土地聽六爺問的這事,一時又不知道該從何說起:“本無魔界,魔由心生,佛家所述貪嗔癡皆為魔性,如不摒棄必生魔怪,想當年劉爾昆因寶珠喪命就是因貪欲成魔害了自己,東北之主張姓少帥也是因為貪圖享樂成魔丟了江山,就說城隍老爺您吧,您也曾一心圖謀城隍爺這位置,曆盡千辛也是有魔驅使,不過是心中有魔我等瞧不見罷了。”

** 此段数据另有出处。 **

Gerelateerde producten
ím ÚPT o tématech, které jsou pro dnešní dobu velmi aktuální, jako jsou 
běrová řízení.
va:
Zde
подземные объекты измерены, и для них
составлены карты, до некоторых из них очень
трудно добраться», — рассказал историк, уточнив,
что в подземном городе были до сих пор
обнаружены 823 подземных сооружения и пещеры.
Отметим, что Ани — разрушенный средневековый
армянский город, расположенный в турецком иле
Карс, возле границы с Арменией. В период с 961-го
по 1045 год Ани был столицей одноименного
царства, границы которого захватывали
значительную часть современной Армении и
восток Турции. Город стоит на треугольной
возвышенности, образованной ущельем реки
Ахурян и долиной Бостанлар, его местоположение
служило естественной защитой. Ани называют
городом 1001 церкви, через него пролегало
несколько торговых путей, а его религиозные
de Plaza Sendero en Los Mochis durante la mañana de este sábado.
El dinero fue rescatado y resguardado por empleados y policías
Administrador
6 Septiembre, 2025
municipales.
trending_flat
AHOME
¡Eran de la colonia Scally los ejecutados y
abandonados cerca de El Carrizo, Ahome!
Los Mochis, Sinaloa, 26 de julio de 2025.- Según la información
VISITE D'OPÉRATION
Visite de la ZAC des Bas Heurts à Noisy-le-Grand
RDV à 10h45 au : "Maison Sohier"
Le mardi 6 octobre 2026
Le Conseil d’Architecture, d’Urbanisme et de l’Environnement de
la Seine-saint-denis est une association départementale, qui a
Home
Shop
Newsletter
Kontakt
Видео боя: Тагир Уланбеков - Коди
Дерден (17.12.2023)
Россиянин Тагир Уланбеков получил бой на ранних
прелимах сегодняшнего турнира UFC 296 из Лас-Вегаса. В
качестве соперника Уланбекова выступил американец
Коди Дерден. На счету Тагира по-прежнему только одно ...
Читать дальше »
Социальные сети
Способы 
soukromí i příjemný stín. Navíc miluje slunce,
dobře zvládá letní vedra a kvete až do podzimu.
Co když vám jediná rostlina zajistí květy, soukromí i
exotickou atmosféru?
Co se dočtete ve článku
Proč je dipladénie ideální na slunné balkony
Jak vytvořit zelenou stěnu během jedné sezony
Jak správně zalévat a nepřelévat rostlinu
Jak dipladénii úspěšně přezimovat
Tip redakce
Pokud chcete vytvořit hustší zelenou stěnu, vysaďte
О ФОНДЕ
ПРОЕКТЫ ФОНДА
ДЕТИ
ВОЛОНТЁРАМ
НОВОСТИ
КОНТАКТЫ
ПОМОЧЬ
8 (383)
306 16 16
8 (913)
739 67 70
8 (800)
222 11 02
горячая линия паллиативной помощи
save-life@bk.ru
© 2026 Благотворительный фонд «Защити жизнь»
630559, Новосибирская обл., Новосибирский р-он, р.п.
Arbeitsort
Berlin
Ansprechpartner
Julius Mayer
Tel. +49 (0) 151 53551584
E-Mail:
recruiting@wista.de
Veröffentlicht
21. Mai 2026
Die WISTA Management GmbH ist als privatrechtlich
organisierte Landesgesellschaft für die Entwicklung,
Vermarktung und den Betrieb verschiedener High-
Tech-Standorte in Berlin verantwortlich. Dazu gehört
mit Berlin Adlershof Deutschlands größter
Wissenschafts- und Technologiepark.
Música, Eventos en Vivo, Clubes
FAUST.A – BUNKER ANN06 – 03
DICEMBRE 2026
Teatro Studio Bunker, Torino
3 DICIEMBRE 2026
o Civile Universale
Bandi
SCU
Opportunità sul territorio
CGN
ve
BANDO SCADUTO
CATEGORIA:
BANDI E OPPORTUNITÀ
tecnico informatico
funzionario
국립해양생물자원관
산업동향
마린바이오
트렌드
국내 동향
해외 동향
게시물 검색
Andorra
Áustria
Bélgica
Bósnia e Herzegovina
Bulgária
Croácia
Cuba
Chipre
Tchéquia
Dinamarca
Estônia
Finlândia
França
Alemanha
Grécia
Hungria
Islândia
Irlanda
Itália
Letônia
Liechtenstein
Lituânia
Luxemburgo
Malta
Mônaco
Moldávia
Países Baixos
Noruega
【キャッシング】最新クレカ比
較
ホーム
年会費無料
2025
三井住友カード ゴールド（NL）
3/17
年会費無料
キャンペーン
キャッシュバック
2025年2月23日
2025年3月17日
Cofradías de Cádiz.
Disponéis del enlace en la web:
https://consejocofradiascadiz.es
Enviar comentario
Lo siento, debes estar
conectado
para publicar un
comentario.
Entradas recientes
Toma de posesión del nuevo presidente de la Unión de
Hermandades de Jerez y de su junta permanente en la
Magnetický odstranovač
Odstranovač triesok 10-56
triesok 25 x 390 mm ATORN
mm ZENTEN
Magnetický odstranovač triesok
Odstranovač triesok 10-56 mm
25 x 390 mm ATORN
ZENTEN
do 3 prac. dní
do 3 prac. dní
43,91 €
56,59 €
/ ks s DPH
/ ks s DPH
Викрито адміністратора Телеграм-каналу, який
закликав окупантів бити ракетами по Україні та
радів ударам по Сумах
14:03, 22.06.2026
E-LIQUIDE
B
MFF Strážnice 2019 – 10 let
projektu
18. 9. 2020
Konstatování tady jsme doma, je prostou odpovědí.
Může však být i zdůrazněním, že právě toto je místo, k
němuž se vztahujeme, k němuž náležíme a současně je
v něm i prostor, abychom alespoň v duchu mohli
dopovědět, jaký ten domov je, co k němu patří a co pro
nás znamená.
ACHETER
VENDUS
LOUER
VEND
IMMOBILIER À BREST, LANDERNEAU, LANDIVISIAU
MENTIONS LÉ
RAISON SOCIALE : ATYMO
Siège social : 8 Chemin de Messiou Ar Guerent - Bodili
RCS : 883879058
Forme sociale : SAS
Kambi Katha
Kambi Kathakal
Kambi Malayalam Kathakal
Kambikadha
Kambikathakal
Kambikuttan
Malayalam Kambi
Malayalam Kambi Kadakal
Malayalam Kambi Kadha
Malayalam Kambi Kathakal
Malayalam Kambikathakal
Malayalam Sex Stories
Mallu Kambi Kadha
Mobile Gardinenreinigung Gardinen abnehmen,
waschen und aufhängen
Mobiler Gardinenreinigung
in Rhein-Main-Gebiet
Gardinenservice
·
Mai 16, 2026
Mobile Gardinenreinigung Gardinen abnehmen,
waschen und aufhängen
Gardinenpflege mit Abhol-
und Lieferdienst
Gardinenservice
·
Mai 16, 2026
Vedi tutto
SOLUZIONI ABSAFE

六爺對土地這番解答不甚滿意,如此說教隨便喊來個和尚都會:“我來問你,本官兩次出關皆生戰端,有人說我有魔附身,你看如何?”土地爺前前後後圍著六爺轉了三圈,手托下巴凝神道:“大老爺您還真是有魔在身,此二魔一為貪一為恨,所謂貪是說你有巨額錢財過手每每都想據為己有,恨是說你痛恨外族每天都想喝其血食其肉,如此一來你必為錢財勞累,終不能所得,且不在滿洲境內定暗中唆使戰神出世敵交鋒,至於勝負如何黎民生計你是顧及不得,也無力左右。這二魔你是揮之 不去了。”